__Requirement__
Each line below from the "在个别情况下，也有法官会即兴发挥，自创誓" line through the "papá: el principio de los conflictos" line, those two included, must be restated word for word; the pictures must not be.

__Source material__

*** Block opens ***

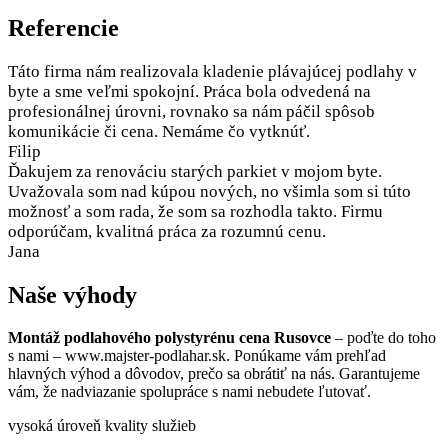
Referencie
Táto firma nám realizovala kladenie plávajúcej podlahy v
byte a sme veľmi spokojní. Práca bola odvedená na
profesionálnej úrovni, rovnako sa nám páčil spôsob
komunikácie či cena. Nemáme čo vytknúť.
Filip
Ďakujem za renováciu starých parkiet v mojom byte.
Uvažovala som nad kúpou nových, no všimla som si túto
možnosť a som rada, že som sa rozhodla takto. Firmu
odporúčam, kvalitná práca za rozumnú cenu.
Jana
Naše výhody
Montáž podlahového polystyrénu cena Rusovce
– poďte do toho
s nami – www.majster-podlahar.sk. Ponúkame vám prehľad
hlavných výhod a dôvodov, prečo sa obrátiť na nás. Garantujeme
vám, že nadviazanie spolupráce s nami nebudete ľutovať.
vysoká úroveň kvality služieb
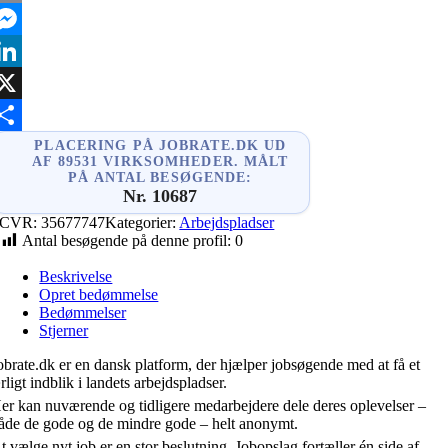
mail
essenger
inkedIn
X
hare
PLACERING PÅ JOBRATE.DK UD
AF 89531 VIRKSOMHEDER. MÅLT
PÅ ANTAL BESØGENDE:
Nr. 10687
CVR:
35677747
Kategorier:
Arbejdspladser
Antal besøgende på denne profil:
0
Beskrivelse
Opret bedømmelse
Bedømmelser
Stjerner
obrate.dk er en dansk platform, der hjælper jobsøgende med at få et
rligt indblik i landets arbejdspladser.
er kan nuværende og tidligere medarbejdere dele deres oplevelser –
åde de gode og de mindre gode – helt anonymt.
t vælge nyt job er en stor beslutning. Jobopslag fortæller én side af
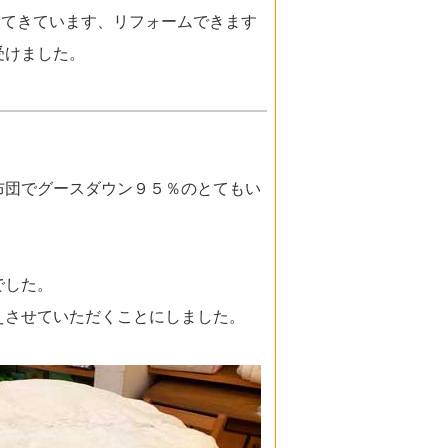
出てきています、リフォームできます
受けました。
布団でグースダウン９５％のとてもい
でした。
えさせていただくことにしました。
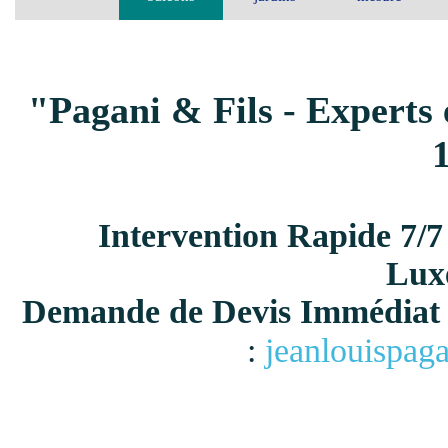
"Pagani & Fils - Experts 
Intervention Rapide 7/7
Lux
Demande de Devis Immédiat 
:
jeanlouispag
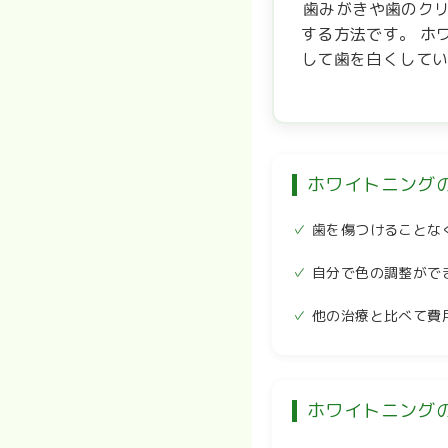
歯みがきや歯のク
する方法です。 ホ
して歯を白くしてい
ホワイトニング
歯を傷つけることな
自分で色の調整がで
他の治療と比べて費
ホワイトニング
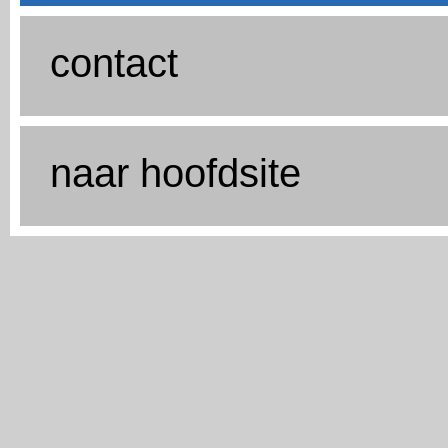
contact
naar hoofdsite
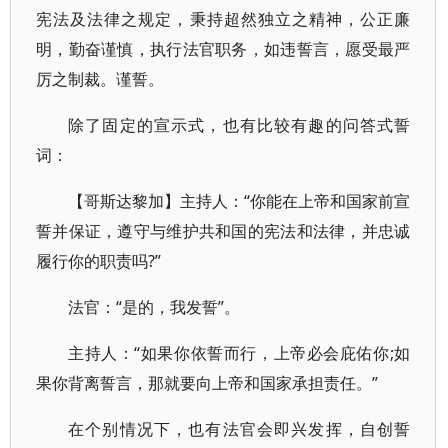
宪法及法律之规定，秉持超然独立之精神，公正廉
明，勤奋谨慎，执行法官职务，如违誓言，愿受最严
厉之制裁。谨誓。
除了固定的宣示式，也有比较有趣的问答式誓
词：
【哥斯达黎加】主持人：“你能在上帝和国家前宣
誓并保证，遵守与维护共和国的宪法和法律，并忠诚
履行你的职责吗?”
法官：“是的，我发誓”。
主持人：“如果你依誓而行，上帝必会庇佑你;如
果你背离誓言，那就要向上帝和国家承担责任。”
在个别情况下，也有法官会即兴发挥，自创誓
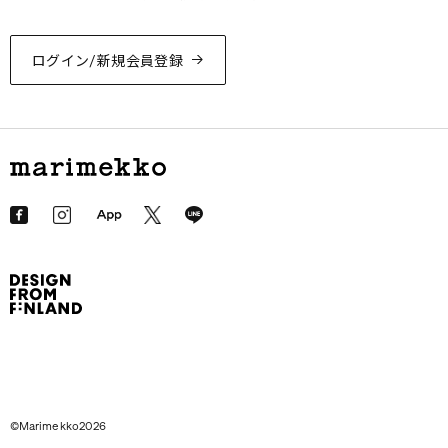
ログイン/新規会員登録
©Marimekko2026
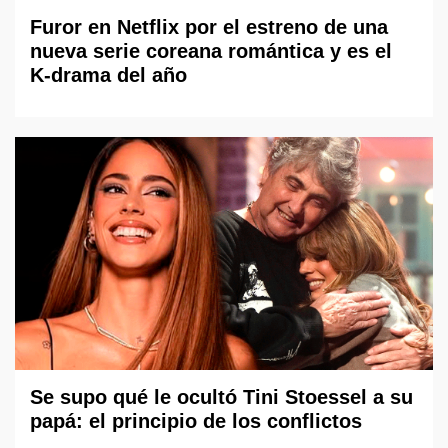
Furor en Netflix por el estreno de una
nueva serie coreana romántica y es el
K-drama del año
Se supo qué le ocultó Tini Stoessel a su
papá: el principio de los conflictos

*** Block closes ***
*** Block opens ***

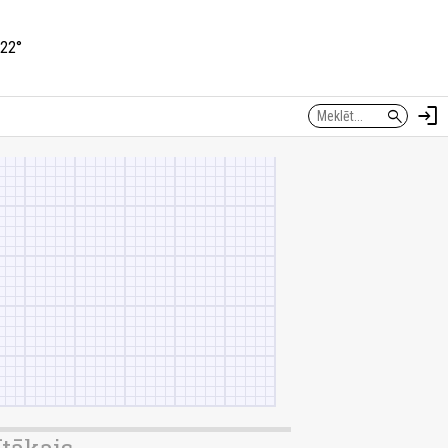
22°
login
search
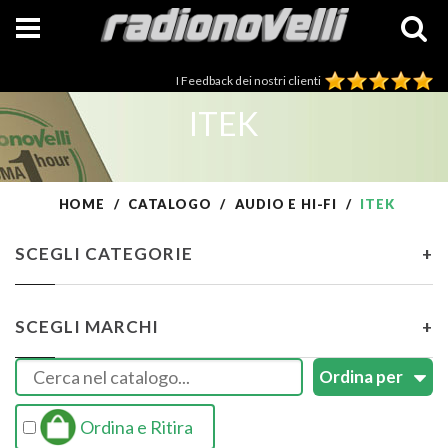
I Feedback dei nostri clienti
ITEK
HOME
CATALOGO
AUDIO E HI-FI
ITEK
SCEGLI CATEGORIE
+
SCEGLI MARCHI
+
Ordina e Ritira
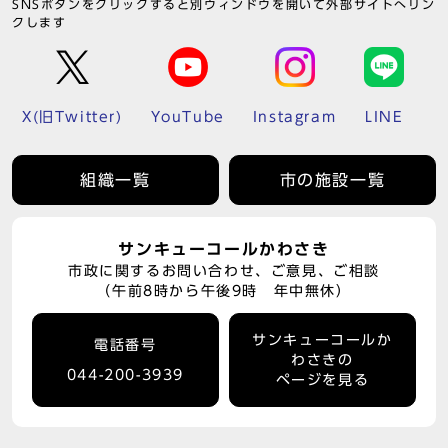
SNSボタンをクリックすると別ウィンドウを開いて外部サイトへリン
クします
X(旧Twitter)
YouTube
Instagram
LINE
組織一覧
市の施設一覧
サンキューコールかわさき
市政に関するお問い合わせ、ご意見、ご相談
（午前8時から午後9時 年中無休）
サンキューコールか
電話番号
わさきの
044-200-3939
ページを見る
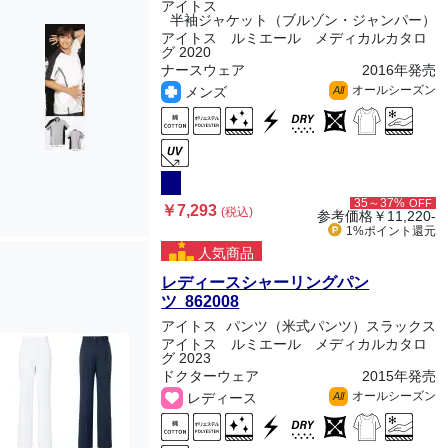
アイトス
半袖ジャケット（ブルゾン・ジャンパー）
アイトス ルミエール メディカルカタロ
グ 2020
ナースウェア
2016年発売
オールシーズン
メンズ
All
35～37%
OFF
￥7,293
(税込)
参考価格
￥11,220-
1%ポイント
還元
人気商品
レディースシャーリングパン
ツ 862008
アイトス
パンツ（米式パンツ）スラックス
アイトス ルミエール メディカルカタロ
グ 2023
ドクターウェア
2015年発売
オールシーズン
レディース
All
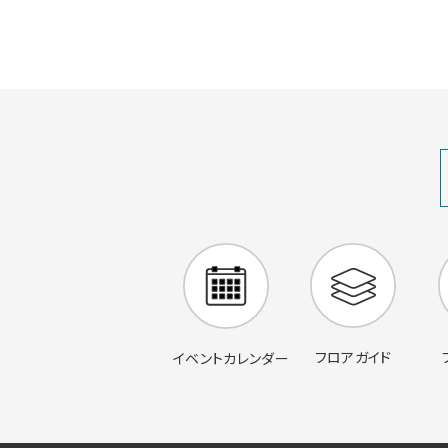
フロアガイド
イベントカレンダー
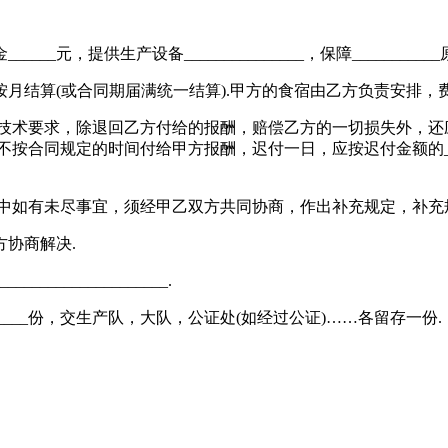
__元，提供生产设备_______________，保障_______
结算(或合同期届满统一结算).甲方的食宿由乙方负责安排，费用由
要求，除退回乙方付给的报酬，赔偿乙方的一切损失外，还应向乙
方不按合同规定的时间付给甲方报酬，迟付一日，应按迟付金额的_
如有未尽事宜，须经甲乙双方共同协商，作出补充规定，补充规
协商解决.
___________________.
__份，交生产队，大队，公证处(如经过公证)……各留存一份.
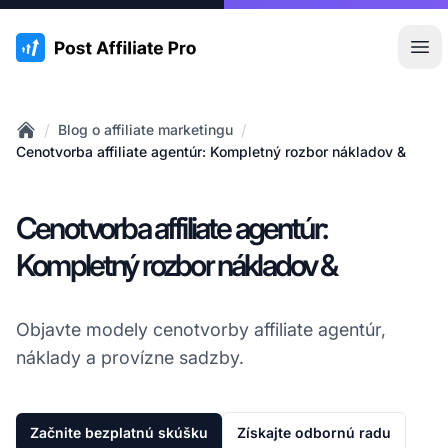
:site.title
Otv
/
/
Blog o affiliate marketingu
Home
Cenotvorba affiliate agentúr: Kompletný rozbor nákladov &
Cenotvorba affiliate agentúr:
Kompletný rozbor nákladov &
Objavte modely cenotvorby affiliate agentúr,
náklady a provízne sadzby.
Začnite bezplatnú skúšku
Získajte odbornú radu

*** Block closes ***

__Task answer__
在个别情况下，也有法官会即兴发挥，自创誓
ログイン/新規会員登録
©Marimekko2026
Furor en Netflix por el estreno de una
nueva serie coreana romántica y es el
K-drama del año
Se supo qué le ocultó Tini Stoessel a su
papá: el principio de los conflictos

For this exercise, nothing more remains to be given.